═══ Dataset

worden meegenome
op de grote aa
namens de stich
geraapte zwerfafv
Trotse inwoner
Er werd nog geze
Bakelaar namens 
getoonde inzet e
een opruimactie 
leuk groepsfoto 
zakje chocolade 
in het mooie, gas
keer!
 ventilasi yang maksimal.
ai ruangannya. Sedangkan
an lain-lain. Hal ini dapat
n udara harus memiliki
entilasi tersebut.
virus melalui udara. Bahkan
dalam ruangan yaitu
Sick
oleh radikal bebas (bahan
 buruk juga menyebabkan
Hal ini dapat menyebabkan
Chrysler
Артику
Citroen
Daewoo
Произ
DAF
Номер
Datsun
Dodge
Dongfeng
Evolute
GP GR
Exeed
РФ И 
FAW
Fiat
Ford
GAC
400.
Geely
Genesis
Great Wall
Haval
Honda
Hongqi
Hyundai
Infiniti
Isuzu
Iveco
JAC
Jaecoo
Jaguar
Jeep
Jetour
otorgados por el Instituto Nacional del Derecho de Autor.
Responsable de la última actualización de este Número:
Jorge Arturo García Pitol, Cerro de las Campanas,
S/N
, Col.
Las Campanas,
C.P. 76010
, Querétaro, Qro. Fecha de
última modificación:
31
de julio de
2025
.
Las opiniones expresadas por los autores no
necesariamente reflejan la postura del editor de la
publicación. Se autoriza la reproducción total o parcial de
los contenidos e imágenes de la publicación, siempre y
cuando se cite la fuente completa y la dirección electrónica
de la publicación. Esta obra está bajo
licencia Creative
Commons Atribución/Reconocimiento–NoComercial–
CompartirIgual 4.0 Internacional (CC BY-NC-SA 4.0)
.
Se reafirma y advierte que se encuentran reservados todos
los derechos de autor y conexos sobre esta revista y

══════

### Problem statement
In the entries above, identify every line with the string "menyebabkan".

### Exercise answer
 buruk juga menyebabkan
Hal ini dapat menyebabkan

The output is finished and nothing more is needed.